I think not.  Banks are not victims in the ongoing housing crisis.  Neither are predatory borrowers.  The real victims are those who were talked into mortgages they could not explain nor afford.  The real victims are those who trusted the agents, appraisers and lenders to fulfill their fiduciary duties and are now tens or hundreds of thousands of dollars underwater, with no hope for a solid sale and are facing the loss of social mobility.

It continually boggles me we are years into this thing and the powers that be are doing everything in their power to not fix it.

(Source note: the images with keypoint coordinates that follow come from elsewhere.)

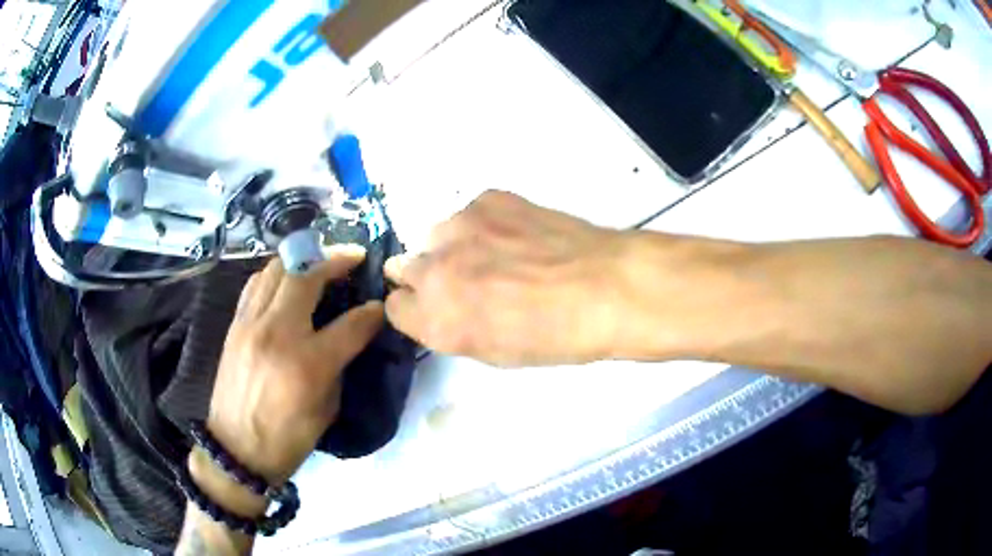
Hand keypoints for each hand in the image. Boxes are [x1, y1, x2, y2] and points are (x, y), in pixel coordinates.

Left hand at [206, 246, 384, 484]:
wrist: (236, 450)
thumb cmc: (288, 439)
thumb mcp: (327, 409)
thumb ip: (339, 365)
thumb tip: (350, 336)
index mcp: (308, 364)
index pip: (351, 323)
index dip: (373, 312)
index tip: (382, 305)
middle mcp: (277, 333)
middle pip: (307, 277)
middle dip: (335, 262)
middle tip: (352, 258)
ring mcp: (251, 324)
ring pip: (276, 270)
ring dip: (302, 261)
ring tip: (317, 265)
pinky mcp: (235, 325)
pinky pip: (255, 284)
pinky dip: (275, 275)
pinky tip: (285, 281)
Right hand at [384, 190, 630, 366]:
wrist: (605, 286)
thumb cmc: (556, 336)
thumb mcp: (494, 352)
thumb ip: (452, 327)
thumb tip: (439, 304)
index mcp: (435, 320)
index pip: (395, 307)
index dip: (417, 309)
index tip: (438, 308)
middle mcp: (433, 271)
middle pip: (405, 267)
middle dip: (429, 277)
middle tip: (468, 281)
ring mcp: (458, 228)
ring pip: (435, 236)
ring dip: (454, 248)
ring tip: (498, 255)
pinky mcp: (485, 199)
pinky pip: (468, 214)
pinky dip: (484, 226)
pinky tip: (518, 236)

An interesting idea that this author does not like.  His counter arguments are not invalid but are tantamount to letting the free market do its thing.  The problem is…we are not a free market.  All talk of moral hazard is, at this point, largely irrelevant.  We crossed that rubicon $2 trillion dollars ago when the first dollar was given to the banks. 

Should the “free market” be allowed to work?  Sure, if we stop all handouts to the banks.  If corporations are people, then to bankruptcy with them, too.

Looks like Fannie and Freddie are taking steps to do the right thing. Six years too late for most, but it will help a few.

 

Via BrokenCredit. Short sales under HAFA will now be reported as paid in full. That’s a great step forward in achieving equilibrium…of course, its just under this program and it’s taken six years to get even this much.